→ DATA SHOWN:

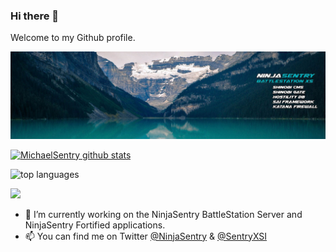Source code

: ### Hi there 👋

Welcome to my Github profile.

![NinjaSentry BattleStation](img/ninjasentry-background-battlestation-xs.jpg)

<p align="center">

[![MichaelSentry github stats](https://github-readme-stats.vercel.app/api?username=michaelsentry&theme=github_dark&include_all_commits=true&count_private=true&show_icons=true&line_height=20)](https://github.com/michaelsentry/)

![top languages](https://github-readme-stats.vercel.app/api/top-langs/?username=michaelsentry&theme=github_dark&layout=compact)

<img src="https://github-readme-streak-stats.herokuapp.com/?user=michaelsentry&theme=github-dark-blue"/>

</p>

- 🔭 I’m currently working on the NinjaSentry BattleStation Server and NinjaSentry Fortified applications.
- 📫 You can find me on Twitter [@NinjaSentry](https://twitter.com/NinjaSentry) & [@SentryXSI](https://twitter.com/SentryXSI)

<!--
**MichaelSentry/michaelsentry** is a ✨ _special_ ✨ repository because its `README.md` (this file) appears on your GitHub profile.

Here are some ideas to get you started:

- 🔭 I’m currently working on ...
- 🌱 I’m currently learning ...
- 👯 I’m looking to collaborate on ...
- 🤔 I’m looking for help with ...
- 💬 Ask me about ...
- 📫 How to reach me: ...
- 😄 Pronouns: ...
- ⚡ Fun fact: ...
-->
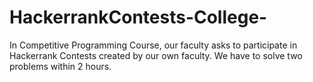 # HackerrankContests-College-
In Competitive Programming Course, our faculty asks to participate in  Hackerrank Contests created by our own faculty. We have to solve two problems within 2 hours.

→ EXERCISE DETAILS: Please produce an exact copy of the listing, omitting the pictures.

→ ANSWER SECTION:
Source code

: ### Hi there 👋

Welcome to my Github profile.

![NinjaSentry BattleStation](img/ninjasentry-background-battlestation-xs.jpg)

<p align="center">

[![MichaelSentry github stats](https://github-readme-stats.vercel.app/api?username=michaelsentry&theme=github_dark&include_all_commits=true&count_private=true&show_icons=true&line_height=20)](https://github.com/michaelsentry/)

![top languages](https://github-readme-stats.vercel.app/api/top-langs/?username=michaelsentry&theme=github_dark&layout=compact)

<img src="https://github-readme-streak-stats.herokuapp.com/?user=michaelsentry&theme=github-dark-blue"/>

</p>

- 🔭 I’m currently working on the NinjaSentry BattleStation Server and NinjaSentry Fortified applications.
- 📫 You can find me on Twitter [@NinjaSentry](https://twitter.com/NinjaSentry) & [@SentryXSI](https://twitter.com/SentryXSI)

<!--
**MichaelSentry/michaelsentry** is a ✨ _special_ ✨ repository because its `README.md` (this file) appears on your GitHub profile.

Here are some ideas to get you started:

- 🔭 I’m currently working on ...
- 🌱 I’m currently learning ...
- 👯 I’m looking to collaborate on ...
- 🤔 I’m looking for help with ...
- 💬 Ask me about ...
- 📫 How to reach me: ...
- 😄 Pronouns: ...
- ⚡ Fun fact: ...
-->
 # HackerrankContests-College-
In Competitive Programming Course, our faculty asks to participate in  Hackerrank Contests created by our own faculty. We have to solve two problems within 2 hours.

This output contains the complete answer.